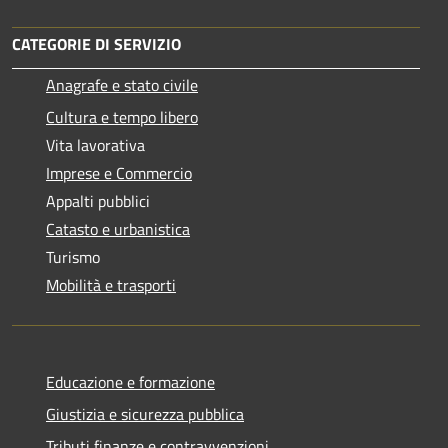
CATEGORIE DI SERVIZIO
Anagrafe e stato civile
Cultura e tempo libero
Vita lavorativa
Imprese e Commercio
Appalti pubblici
Catasto e urbanistica
Turismo
Mobilità e trasporti
Educazione e formazione
Giustizia e sicurezza pubblica
Tributi,finanze e contravvenzioni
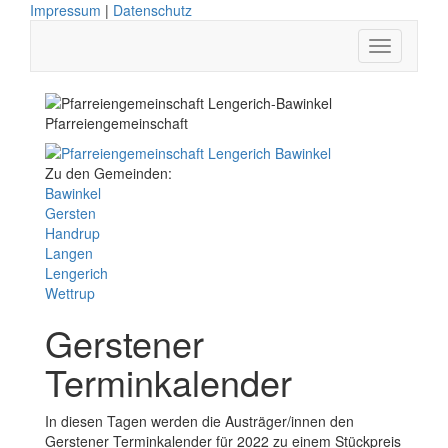
Impressum
|
Datenschutz
Pfarreiengemeinschaft
Zu den Gemeinden:
Bawinkel
Gersten
Handrup
Langen
Lengerich
Wettrup
Gerstener
Terminkalender
In diesen Tagen werden die Austräger/innen den
Gerstener Terminkalender für 2022 zu einem Stückpreis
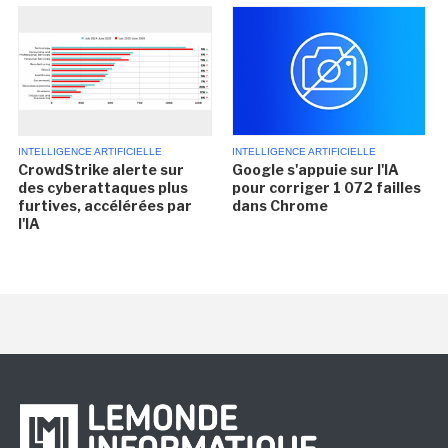
INTELLIGENCE ARTIFICIELLE
INTELLIGENCE ARTIFICIELLE
CrowdStrike alerte sur
Google s'appuie sur l'IA
des cyberattaques plus
pour corriger 1 072 failles
furtives, accélérées par
dans Chrome
l'IA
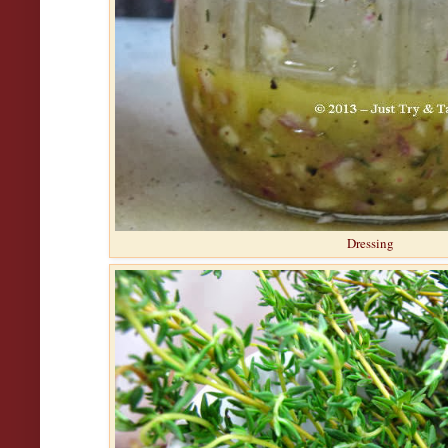
Dressing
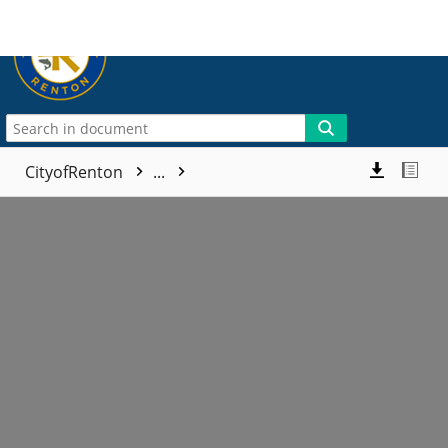
More
CityofRenton
...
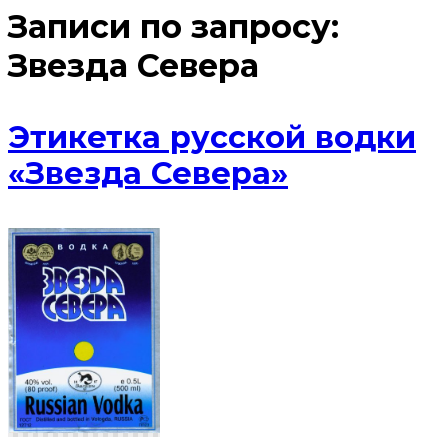
Записи по запросу:
Звезда Севера
Этикетка русской водки
«Звезда Севера»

++++++++++++++++++++

* EXERCISE
Count the lines in the items that contain the string "Gerstener", matching capitalization exactly, and give only the number.

* REPLY TO THE EXERCISE
2